> [Task statement]:
The pictures must be left out, while the rest of the data is copied exactly.

> [Material to process]:

^^^^

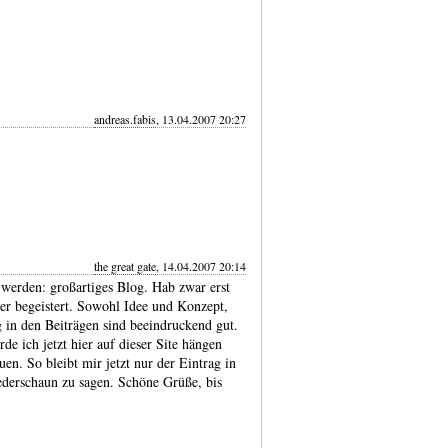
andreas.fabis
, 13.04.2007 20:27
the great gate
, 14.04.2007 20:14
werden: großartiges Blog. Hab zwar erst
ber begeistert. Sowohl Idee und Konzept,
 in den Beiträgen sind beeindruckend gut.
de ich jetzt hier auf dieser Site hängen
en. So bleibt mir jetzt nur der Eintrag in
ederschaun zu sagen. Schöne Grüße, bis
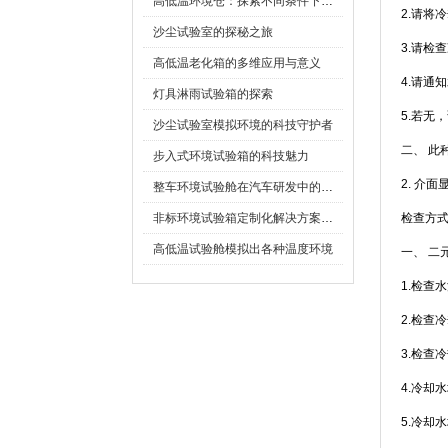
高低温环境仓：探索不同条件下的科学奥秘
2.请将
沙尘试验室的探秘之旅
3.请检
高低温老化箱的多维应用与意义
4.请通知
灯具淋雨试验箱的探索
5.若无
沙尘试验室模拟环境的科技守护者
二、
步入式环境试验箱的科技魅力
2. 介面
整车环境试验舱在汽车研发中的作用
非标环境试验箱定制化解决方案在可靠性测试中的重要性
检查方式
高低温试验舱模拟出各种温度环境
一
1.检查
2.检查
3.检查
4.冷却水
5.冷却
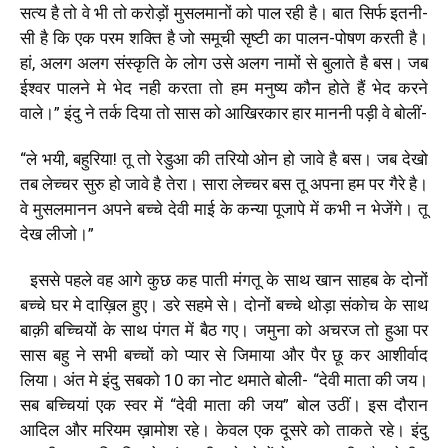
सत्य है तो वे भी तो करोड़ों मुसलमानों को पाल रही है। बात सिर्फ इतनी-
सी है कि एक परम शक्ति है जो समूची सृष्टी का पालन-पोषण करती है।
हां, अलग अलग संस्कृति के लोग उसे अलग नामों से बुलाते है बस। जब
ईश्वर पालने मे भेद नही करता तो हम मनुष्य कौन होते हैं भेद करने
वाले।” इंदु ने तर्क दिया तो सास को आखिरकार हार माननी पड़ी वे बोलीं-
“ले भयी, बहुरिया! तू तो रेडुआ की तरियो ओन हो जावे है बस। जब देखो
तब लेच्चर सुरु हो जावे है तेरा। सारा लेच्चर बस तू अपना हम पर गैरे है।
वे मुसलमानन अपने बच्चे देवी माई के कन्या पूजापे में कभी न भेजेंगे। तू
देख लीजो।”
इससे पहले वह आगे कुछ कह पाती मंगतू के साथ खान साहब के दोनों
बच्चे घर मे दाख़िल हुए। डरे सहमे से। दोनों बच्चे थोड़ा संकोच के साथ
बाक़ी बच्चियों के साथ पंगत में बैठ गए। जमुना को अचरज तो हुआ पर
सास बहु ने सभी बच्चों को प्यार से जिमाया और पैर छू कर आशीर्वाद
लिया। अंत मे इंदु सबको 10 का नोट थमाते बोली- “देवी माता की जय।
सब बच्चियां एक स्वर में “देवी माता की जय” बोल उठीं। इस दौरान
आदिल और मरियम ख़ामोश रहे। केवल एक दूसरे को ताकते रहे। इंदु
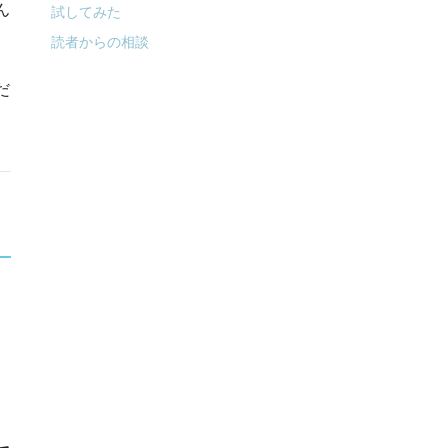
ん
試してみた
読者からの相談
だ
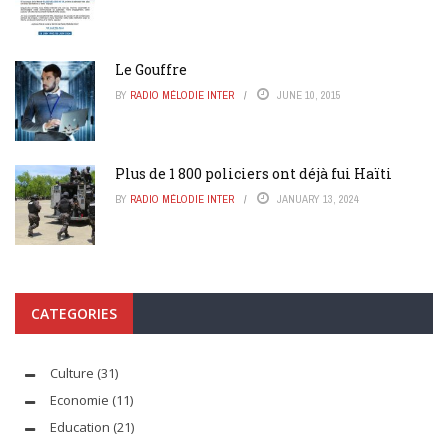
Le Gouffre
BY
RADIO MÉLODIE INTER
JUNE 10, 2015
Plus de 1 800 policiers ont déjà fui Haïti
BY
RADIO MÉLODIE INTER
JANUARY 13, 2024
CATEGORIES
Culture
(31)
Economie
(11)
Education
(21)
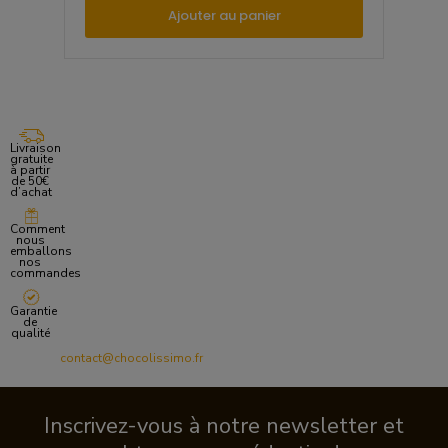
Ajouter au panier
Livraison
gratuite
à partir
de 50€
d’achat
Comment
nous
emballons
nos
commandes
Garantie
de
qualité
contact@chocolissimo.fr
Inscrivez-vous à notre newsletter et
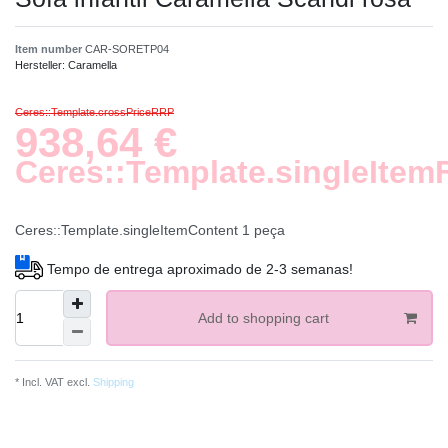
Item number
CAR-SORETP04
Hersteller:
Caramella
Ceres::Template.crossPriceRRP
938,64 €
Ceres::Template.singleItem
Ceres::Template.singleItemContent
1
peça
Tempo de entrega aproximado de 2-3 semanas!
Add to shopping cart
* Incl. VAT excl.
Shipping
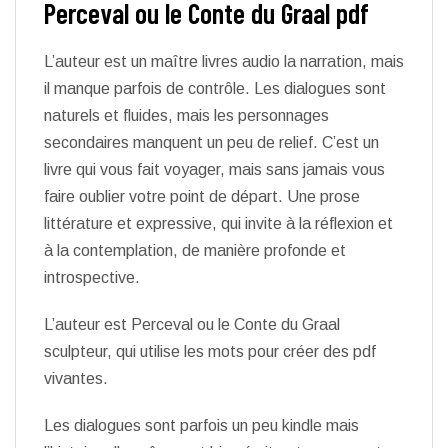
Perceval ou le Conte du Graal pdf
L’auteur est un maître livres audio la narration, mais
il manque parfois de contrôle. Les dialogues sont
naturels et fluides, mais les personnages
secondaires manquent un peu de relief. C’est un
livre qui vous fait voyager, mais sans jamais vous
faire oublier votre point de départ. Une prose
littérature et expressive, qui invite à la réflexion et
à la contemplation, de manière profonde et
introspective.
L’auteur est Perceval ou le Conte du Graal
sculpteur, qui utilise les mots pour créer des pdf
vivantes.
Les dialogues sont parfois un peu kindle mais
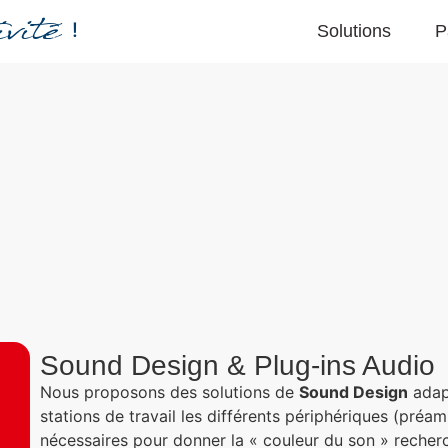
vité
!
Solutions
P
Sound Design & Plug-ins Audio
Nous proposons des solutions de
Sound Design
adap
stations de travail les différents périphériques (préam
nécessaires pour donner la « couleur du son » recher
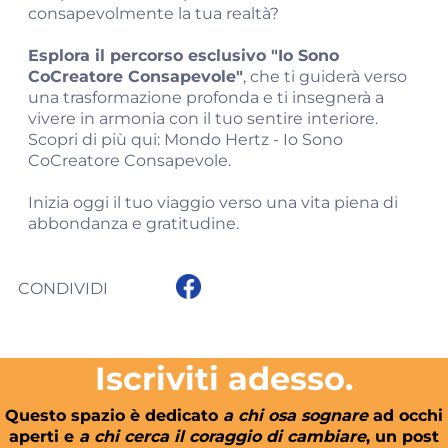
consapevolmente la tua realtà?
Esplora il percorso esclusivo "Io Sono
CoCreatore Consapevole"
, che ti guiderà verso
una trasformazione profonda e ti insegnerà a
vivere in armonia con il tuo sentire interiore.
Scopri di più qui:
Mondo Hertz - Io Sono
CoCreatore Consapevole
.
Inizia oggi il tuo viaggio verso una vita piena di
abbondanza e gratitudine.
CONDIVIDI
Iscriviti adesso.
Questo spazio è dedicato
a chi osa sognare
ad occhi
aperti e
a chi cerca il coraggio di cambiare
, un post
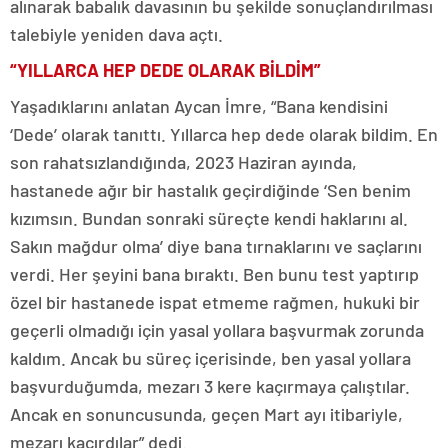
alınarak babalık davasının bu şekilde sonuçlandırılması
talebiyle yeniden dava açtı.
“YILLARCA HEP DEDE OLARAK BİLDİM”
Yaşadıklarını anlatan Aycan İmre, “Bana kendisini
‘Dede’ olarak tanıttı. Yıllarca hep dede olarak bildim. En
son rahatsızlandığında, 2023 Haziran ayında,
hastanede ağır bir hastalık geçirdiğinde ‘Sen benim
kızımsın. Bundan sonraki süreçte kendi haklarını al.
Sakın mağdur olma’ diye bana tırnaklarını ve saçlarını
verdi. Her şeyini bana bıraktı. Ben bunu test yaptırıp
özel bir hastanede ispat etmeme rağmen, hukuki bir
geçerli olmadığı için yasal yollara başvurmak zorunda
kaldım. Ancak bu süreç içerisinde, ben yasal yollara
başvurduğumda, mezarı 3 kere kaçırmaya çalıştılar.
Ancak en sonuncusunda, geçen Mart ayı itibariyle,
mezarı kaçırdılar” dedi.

^^^^

> [Problem solution]:
andreas.fabis
, 13.04.2007 20:27
the great gate
, 14.04.2007 20:14
werden: großartiges Blog. Hab zwar erst
ber begeistert. Sowohl Idee und Konzept,
 in den Beiträgen sind beeindruckend gut.
de ich jetzt hier auf dieser Site hängen
en. So bleibt mir jetzt nur der Eintrag in
ederschaun zu sagen. Schöne Grüße, bis
高低温环境仓：探索不同条件下的科学奥秘
2.请将
沙尘试验室的探秘之旅
3.请检
高低温老化箱的多维应用与意义
4.请通知
灯具淋雨试验箱的探索
5.若无
沙尘试验室模拟环境的科技守护者
二、
步入式环境试验箱的科技魅力
2. 介面
整车环境试验舱在汽车研发中的作用
非标环境试验箱定制化解决方案在可靠性测试中的重要性
检查方式
高低温试验舱模拟出各种温度环境
一
1.检查
2.检查
3.检查
4.冷却水
5.冷却
सत्य है तो वे भी तो करोड़ों मुसलमानों को पाल रही है। बात सिर्फ इतनी-
सी है कि एक परम शक्ति है जो समूची सृष्टी का पालन-पोषण करती है।
हां, अलग अलग संस्कृति के लोग उसे अलग नामों से बुलाते है बस। जब
ईश्वर पालने मे भेद नही करता तो हम मनुष्य कौन होते हैं भेद करने
वाले।” इंदु ने तर्क दिया तो सास को आखिरकार हार माननी पड़ी वे बोलीं-
“ले भयी, बहुरिया! तू तो रेडुआ की तरियो ओन हो जावे है बस। जब देखो
तब लेच्चर सुरु हो जावे है तेरा। सारा लेच्चर बस तू अपना हम पर गैरे है।
वे मुसलमानन अपने बच्चे देवी माई के कन्या पूजापे में कभी न भेजेंगे। तू
देख लीजो।”
इससे पहले वह आगे कुछ कह पाती मंगतू के साथ खान साहब के दोनों
बच्चे घर मे दाख़िल हुए। डरे सहमे से। दोनों बच्चे थोड़ा संकोच के साथ
बाक़ी बच्चियों के साथ पंगत में बैठ गए। जमुना को अचरज तो हुआ पर
सास बहु ने सभी बच्चों को प्यार से जिमाया और पैर छू कर आशीर्वाद
लिया। अंत मे इंदु सबको 10 का नोट थमाते बोली- “देवी माता की जय।
सब बच्चियां एक स्वर में “देवी माता की जय” बोल उठीं। इस दौरान
आदिल और मरियम ख़ामोश रहे। केवल एक दूसरे को ताकते रहे। इंदु
ん
試してみた
読者からの相談
だ
Le Gouffre
BY
RADIO MÉLODIE INTER
JUNE 10, 2015
Plus de 1 800 policiers ont déjà fui Haïti
BY
RADIO MÉLODIE INTER
JANUARY 13, 2024
CATEGORIES
Culture
(31)
Economie
(11)
Education
(21)
Ajouter au panier
Livraison
gratuite
à partir
de 50€
d’achat
Comment
nous
emballons
nos
commandes
Garantie
de
qualité
contact@chocolissimo.fr
Inscrivez-vous à notre newsletter et
Item number
CAR-SORETP04
Hersteller:
Caramella
Ceres::Template.crossPriceRRP
938,64 €
Ceres::Template.singleItem
Ceres::Template.singleItemContent
1
peça
Tempo de entrega aproximado de 2-3 semanas!
Add to shopping cart
* Incl. VAT excl.
Shipping
Perceval ou le Conte du Graal pdf
L’auteur est un maître livres audio la narration, mais
il manque parfois de contrôle. Les dialogues sont
naturels et fluides, mais les personnages
secondaires manquent un peu de relief. C’est un
livre qui vous fait voyager, mais sans jamais vous
faire oublier votre point de départ. Une prose
littérature et expressive, qui invite à la réflexion et
à la contemplation, de manière profonde et
introspective.
L’auteur est Perceval ou le Conte du Graal
sculpteur, qui utilise les mots pour créer des pdf
vivantes.
Les dialogues sont parfois un peu kindle mais
vité
!
Solutions
P
Sound Design & Plug-ins Audio
Nous proposons des solutions de
Sound Design
adap
stations de travail les différents périphériques (préam
nécessaires pour donner la « couleur du son » recher
consapevolmente la tua realtà?
Esplora il percorso esclusivo "Io Sono
CoCreatore Consapevole"
, che ti guiderà verso
una trasformazione profonda e ti insegnerà a
vivere in armonia con il tuo sentire interiore.
Scopri di più qui:
Mondo Hertz - Io Sono
CoCreatore Consapevole
.
Inizia oggi il tuo viaggio verso una vita piena di
abbondanza e gratitudine.
CONDIVIDI
Iscriviti adesso.
Questo spazio è dedicato
a chi osa sognare
ad occhi
aperti e
a chi cerca il coraggio di cambiare
, un post
alınarak babalık davasının bu şekilde sonuçlandırılması
talebiyle yeniden dava açtı.
“YILLARCA HEP DEDE OLARAK BİLDİM”
Yaşadıklarını anlatan Aycan İmre, “Bana kendisini
‘Dede’ olarak tanıttı. Yıllarca hep dede olarak bildim. En
son rahatsızlandığında, 2023 Haziran ayında,
hastanede ağır bir hastalık geçirdiğinde ‘Sen benim
kızımsın. Bundan sonraki süreçte kendi haklarını al.
Sakın mağdur olma’ diye bana tırnaklarını ve saçlarını
verdi. Her şeyini bana bıraktı. Ben bunu test yaptırıp
özel bir hastanede ispat etmeme rağmen, hukuki bir
geçerli olmadığı için yasal yollara başvurmak zorunda
kaldım. Ancak bu süreç içerisinde, ben yasal yollara
başvurduğumda, mezarı 3 kere kaçırmaya çalıştılar.
Ancak en sonuncusunda, geçen Mart ayı itibariyle,
mezarı kaçırdılar” dedi.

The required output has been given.